At the Shades of Green nursery, co-owner Roberta Churchin said the store has been busier than usual for the past several months and the phone rings all day with customers calling for planting advice or looking for a particular plant. For one thing, the gardening trend has caught on among many young people, she said.
“I think the other thing is that people can shop outside,” Churchin said. “There’s no crowding. It’s easy to keep social distancing and there’s fresh air and lots of oxygen. It’s been wonderful. We’ve just enjoyed all the enthusiasm and excitement – people just love having a place to come that’s peaceful and beautiful.”
Churchin said she stocks plants from local growers and tropical plants from producers in California and Florida. But products from those areas are getting harder to find.
The “green” industry in Bexar County employs almost 15,000 people and contributes $1.8 billion to the local economy, said David Rodriguez, county extension agent and horticulturist.

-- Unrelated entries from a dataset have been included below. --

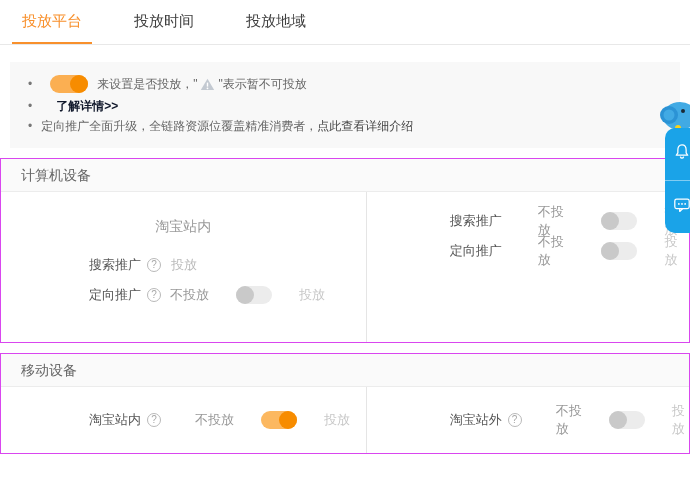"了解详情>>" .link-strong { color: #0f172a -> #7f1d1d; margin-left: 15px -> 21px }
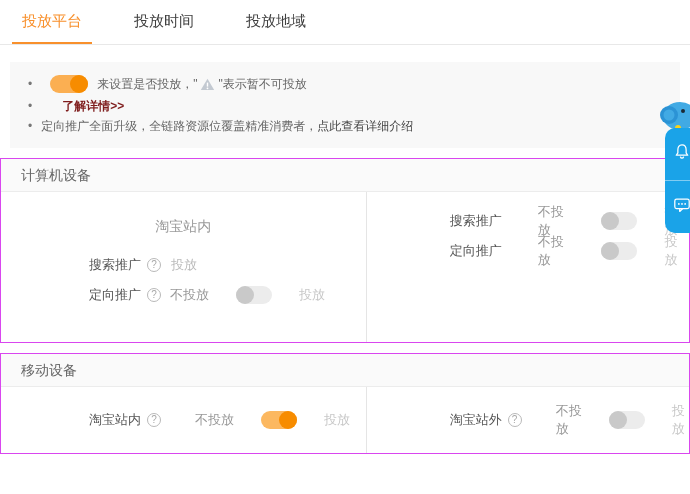"点此查看详细介绍" a.link-plain { html: <a>点此查看详细介绍</a> -> none }
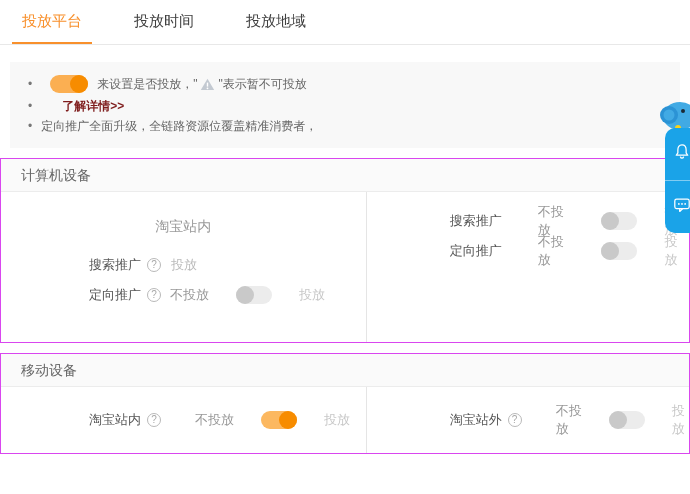"计算机设备" .section { border: 1px solid #d946ef -> 5px solid #d946ef; margin: 0 0 10px -> 0 14px 10px }
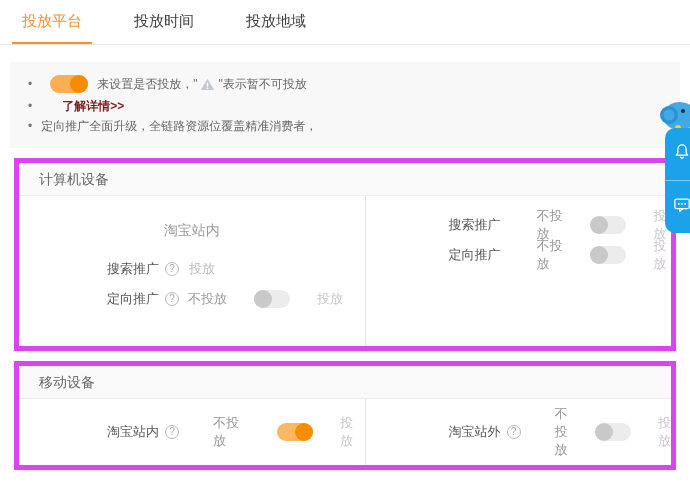"淘宝站外 ?" div.col-header { html: none -> <div> <span>淘宝站外</span><span>?</span> </div> }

This year has been a record-breaking one for the industry, he said, “because people need something to do.” Many are turning to the video series Rodriguez produces for the Texas A&M Agrilife Extension Service on topics such as turf and lawn maintenance, ground covers, and fall gardening.
In addition, participation in the San Antonio Waters System’s water-saver rewards programs, which give people coupons to use at nursery retailers in exchange for replacing turfgrass lawns with planting beds, is 10 times higher than it was at the same time last year. Many are newcomers, enrolling in the program and its online educational events for the first time, even in the heat of the summer.
“I do think we had a bit of a captive audience in that people were at home,” said Karen Guz, SAWS conservation director. “They’re looking at their yards. They’re not going anywhere. They’re willing to give these virtual education things a try.”
For new gardener Acovio, cultivating plants has become a way for him to keep busy after the pandemic caused his social media business to go under. Persistent problems with black mold growing on some of his plants and pests eating away at others haven’t discouraged him.
“These are the lessons learned in a garden that I’m learning to treat and manage,” he said of the hobby he never was able to pursue growing up in a frequently relocating military family.
“I’m hoping with this third crop, I get corn finally.”